La vie des filles au XIXème siècle jusqu'aux années cinquante

Un hommage, retour sur l'éducation des filles dans les campagnes aux XIXème siècle jusqu'aux années cinquante. Une méditation, une leçon de vie peut-être?

L'éducation des filles de la génération actuelle n'a rien à voir avec celle du XIXème siècle jusqu'aux années cinquante.

Le but de cette éducation n'était pas de rechercher l'épanouissement de l'enfant de savoir si elle avait des envies d'ailleurs ou de métier mais était de les préparer à être de parfaites épouses (sans leur parler du mariage de sa réalité ni de l'hygiène d'une femme et d'un homme) de savoir gérer et tenir une maison, d'élever des enfants et parfois même, de finir d'élever frère ou soeur retardataires.

La parole ne lui était pas donnée et surtout pas au cours des repas. C'était le père qui avait ce droit et qui commandait la maison. La mère sous sa "coupe" se contentait d'approuver de mener l'éducation de sa ou ses filles en calquant sur celle qu'elle avait reçue.

La tendresse n'était démonstrative, avoir des enfants était dans la logique des choses de la vie (la succession devait être assurée, surtout par les garçons qui avaient pour mission de prendre la relève de la propriété et d'assumer sa propre famille mais aussi celle de ses parents qui ne pouvaient plus travailler en leur donnant le gîte et le couvert en acceptant les menus services qui'ils pouvaient faire jusqu'au bout de leur vie.

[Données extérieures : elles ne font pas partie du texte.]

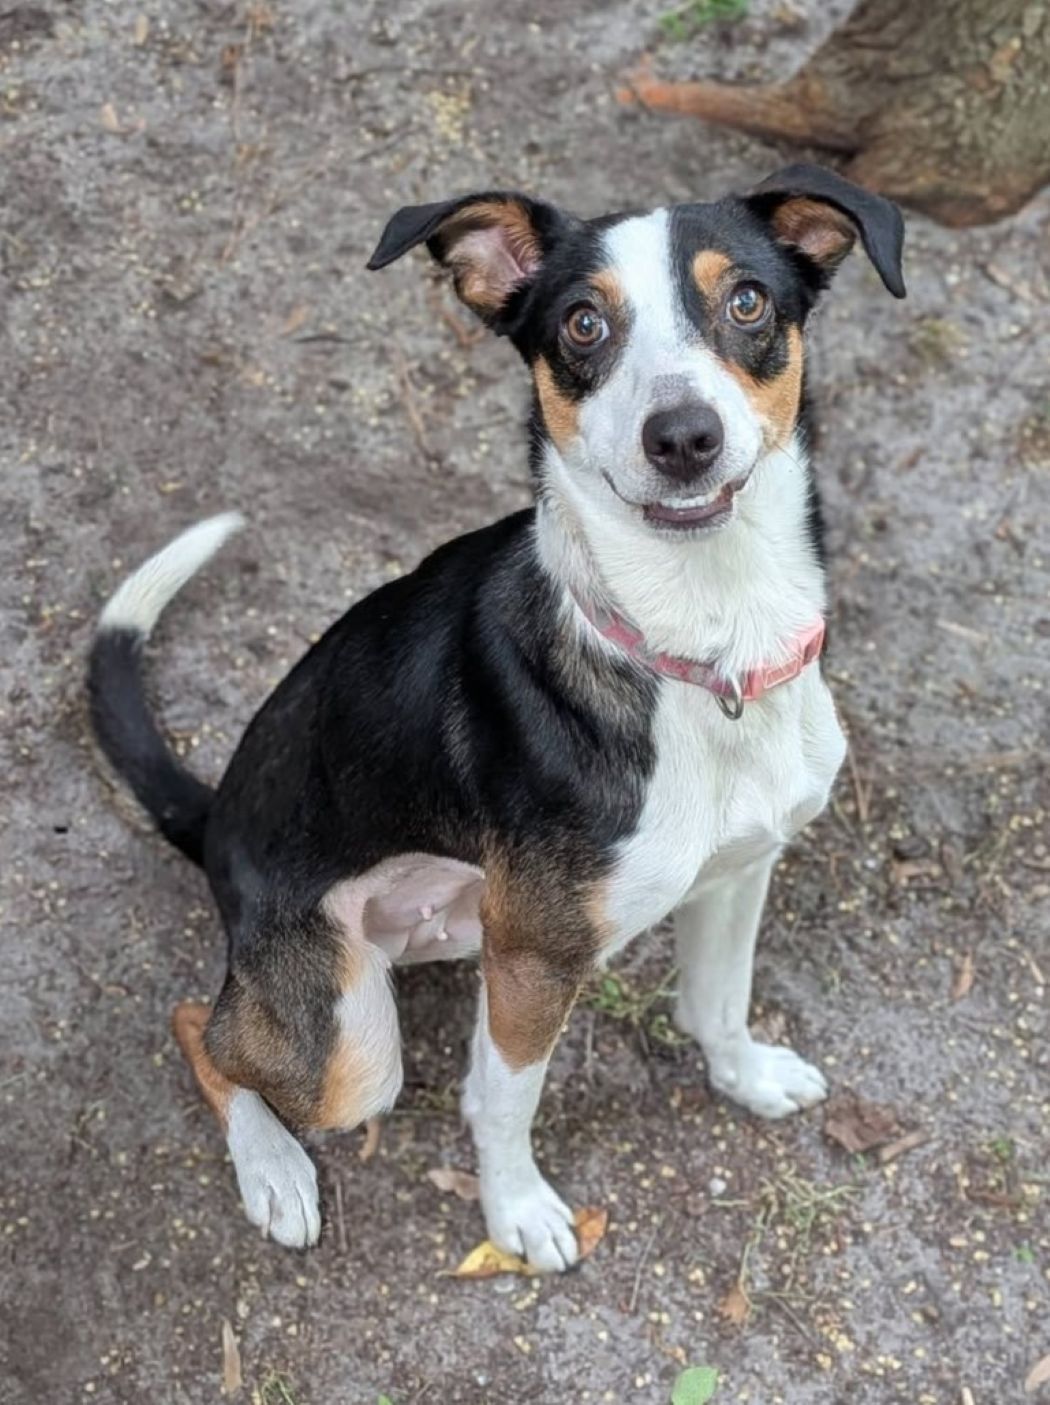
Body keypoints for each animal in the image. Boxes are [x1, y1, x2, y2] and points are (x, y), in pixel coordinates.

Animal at [89, 164, 905, 1272]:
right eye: (582, 323)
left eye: (747, 301)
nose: (683, 437)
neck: (701, 646)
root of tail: (212, 826)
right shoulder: (533, 957)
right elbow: (505, 1104)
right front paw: (516, 1211)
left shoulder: (741, 870)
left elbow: (717, 1002)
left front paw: (745, 1075)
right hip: (351, 1041)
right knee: (199, 1026)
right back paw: (273, 1169)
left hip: (454, 927)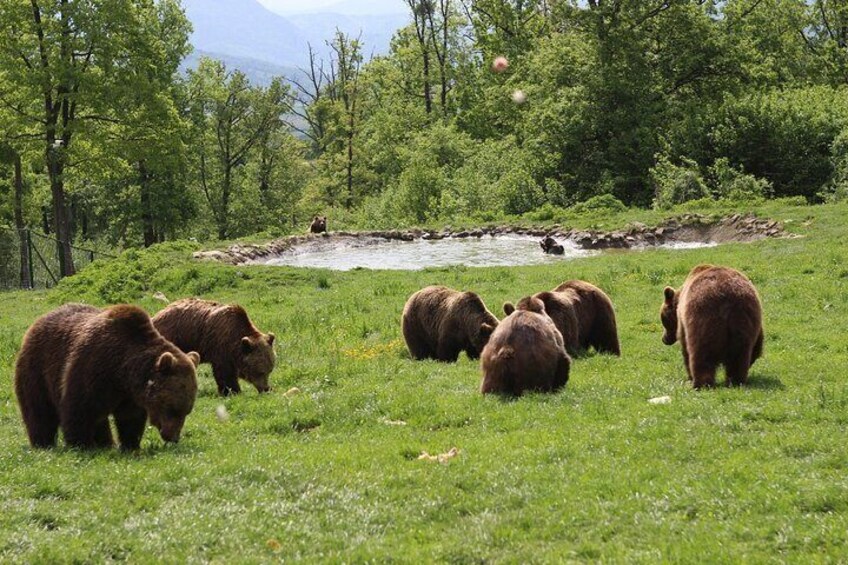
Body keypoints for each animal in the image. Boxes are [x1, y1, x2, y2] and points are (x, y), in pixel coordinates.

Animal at [14, 304, 200, 450]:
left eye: (187, 410)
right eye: (172, 408)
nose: (173, 437)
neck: (122, 371)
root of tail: (38, 321)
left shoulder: (129, 394)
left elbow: (130, 418)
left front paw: (130, 445)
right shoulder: (91, 367)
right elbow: (78, 408)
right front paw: (81, 444)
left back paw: (105, 443)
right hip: (37, 368)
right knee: (39, 409)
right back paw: (43, 443)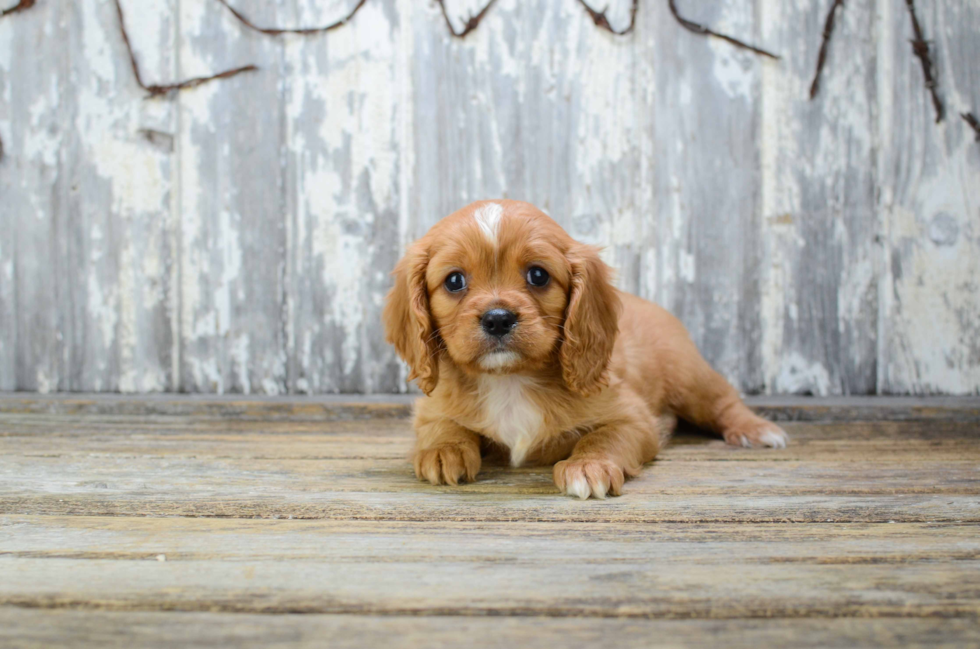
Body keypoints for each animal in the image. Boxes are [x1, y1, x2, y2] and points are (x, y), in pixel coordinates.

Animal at [384, 200, 788, 498]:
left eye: (538, 275)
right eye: (454, 281)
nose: (498, 319)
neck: (510, 380)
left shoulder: (633, 417)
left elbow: (603, 436)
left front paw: (587, 466)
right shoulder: (432, 405)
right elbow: (442, 424)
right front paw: (444, 451)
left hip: (691, 379)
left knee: (723, 402)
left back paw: (756, 431)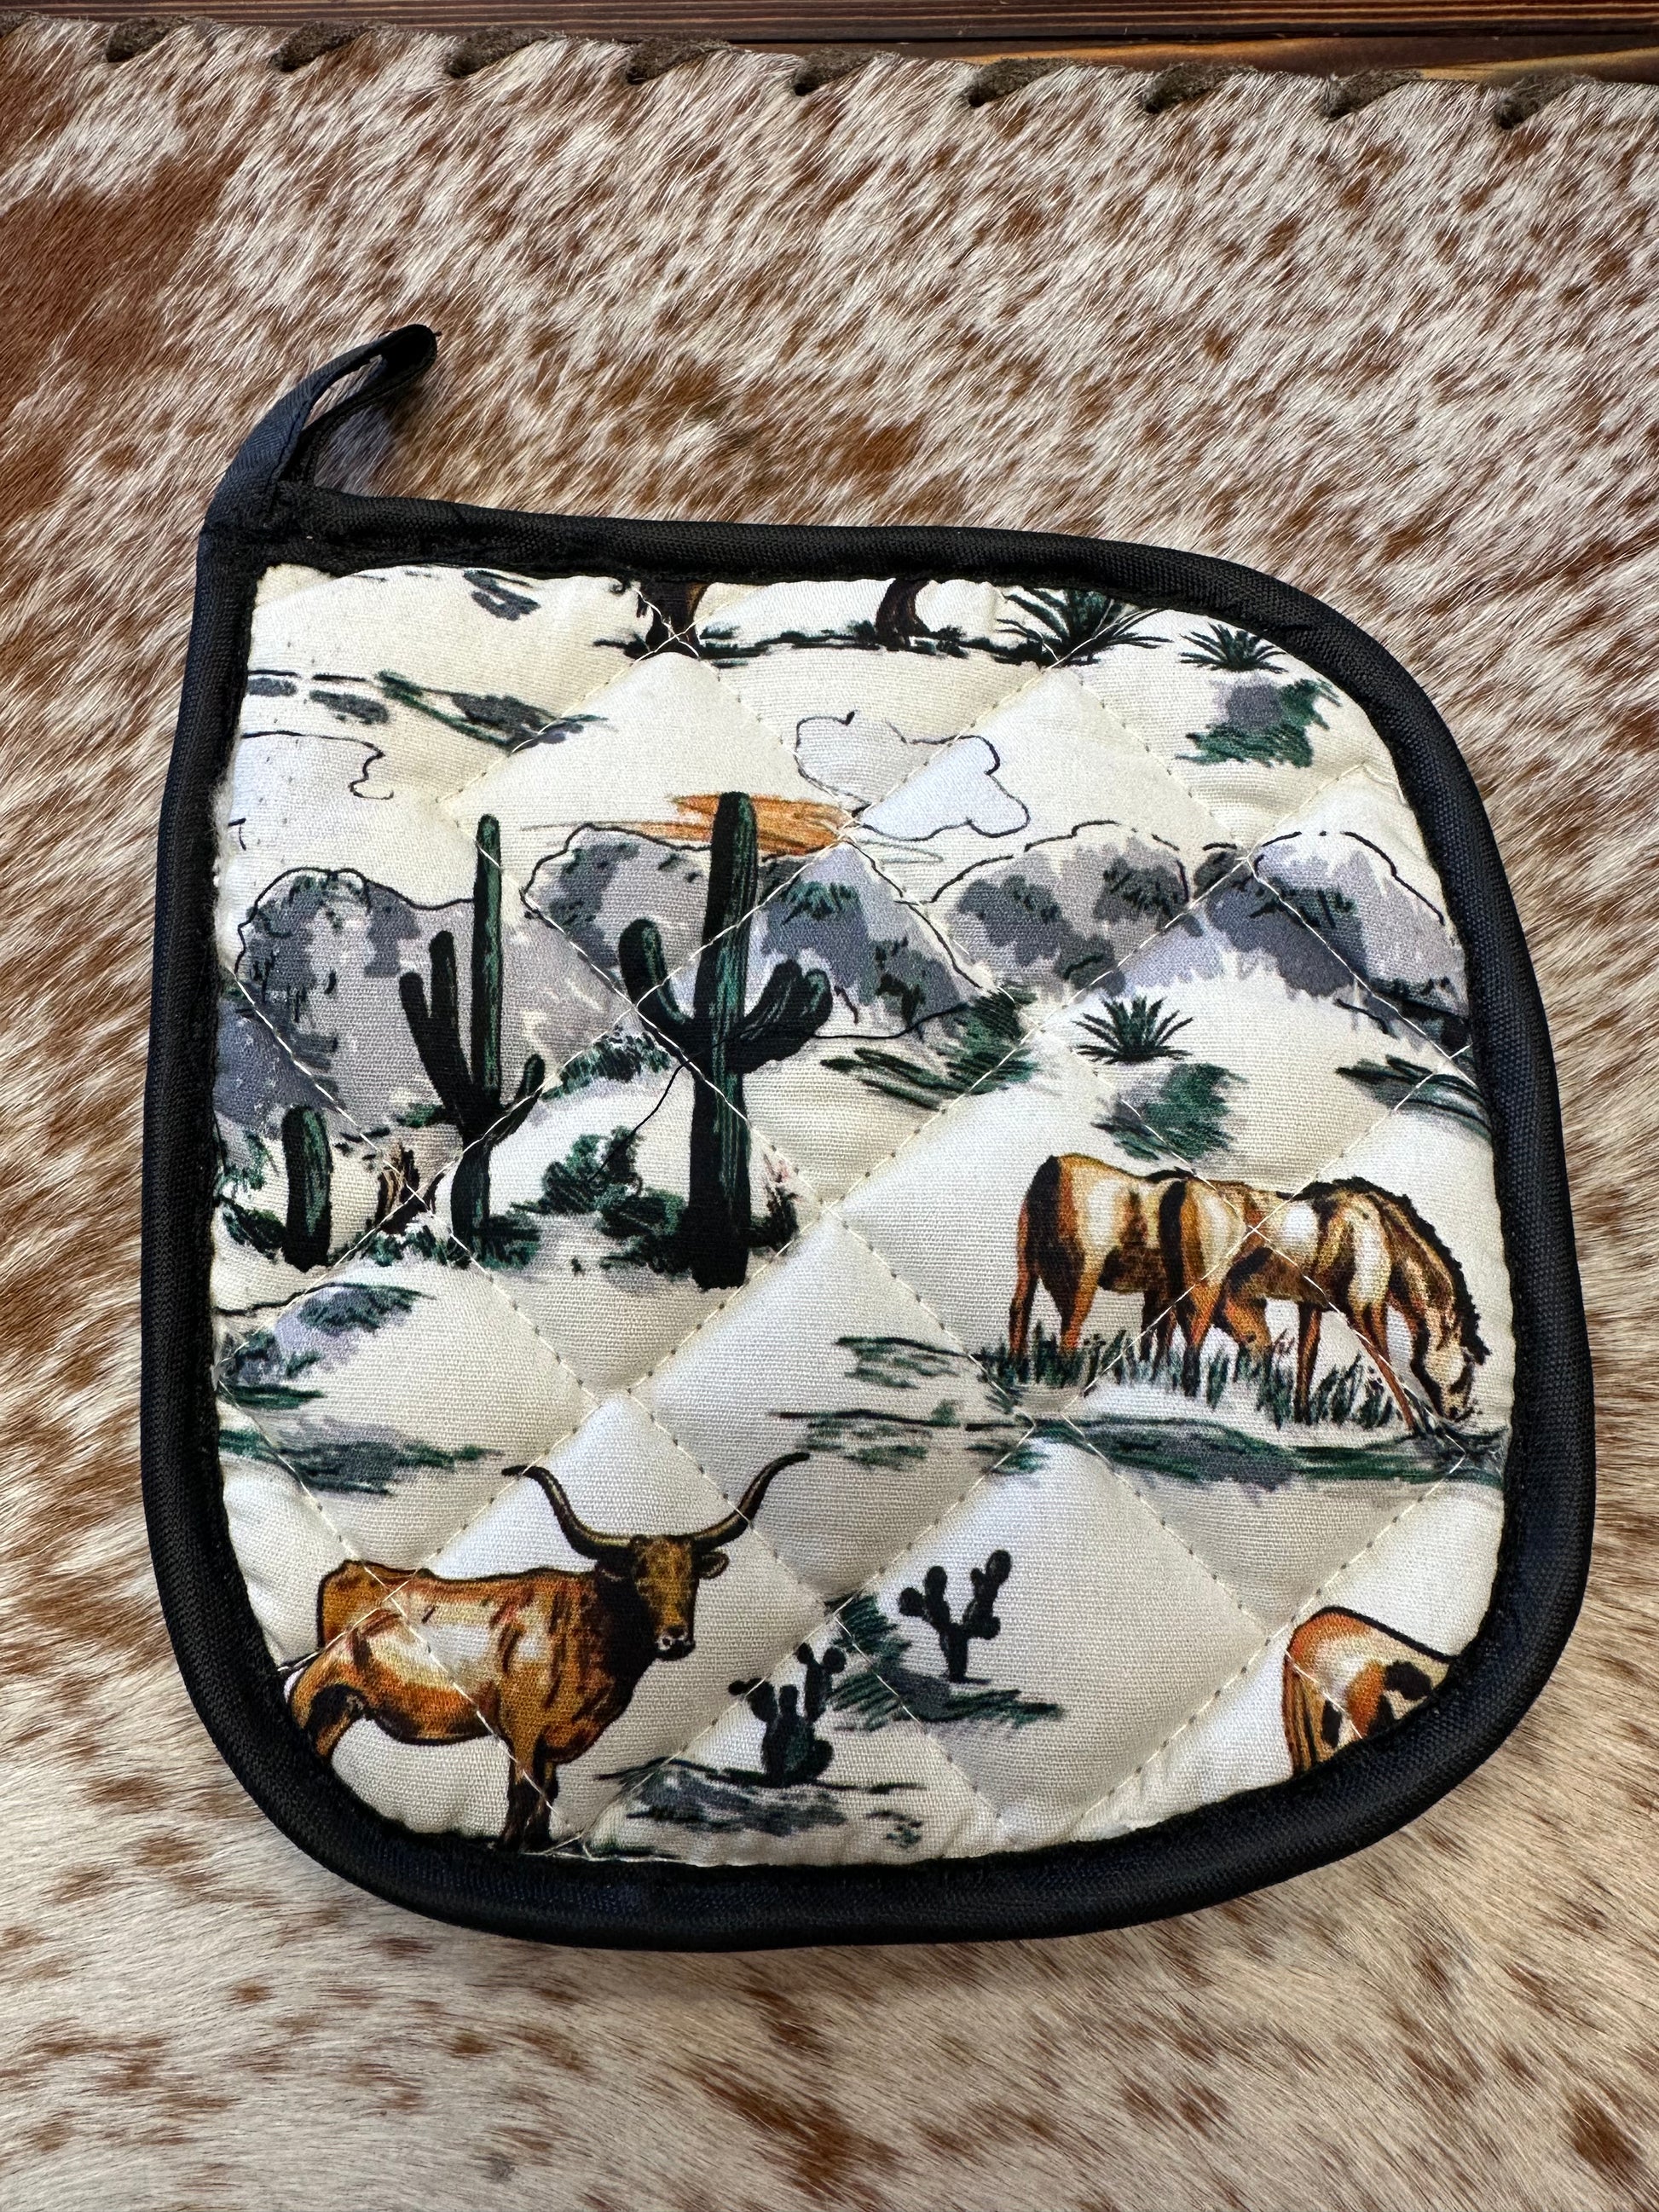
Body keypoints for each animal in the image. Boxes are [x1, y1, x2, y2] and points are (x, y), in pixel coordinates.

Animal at [286, 1450, 808, 1851]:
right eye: (639, 1578)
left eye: (691, 1578)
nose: (676, 1638)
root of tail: (348, 1570)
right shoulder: (523, 1731)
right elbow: (523, 1793)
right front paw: (505, 1846)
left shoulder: (556, 1743)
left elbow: (549, 1795)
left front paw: (537, 1843)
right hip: (317, 1687)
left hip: (344, 1705)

Les filles s'occupaient du linge de tous qu'elles lavaient à la main deux fois par an. De grandes lessives dans des lessiveuses ou chaudrons étaient organisées. les draps étaiernt étendus sur l'herbe ce qui les rendaient plus blanc par habitude transmise et à leurs yeux indéniablement.

Le repassage, sur une couverture et un drap blanc épais se faisait avec des fers qu'elles faisaient chauffer sur le feu. Chacun d'eux avaient un usage bien précis, pour les cols en dentelle, les jabots qui demandaient une grande patiente et un savoir-faire.

L'argent que ce soit dans les villes ou à la campagne manquait, pour les grandes tablées de travailleurs agricoles elles devaient servir des repas copieux (qui tenaient au ventre) C'était le rôle des filles de savoir préparer des plats avec ce dont elle disposait. A cette époque la "patate" et la soupe étaientt les reines sur les tables.

Savoir coudre, repriser, tricoter était indispensable afin de prolonger la vie des vêtements, surtout une occupation.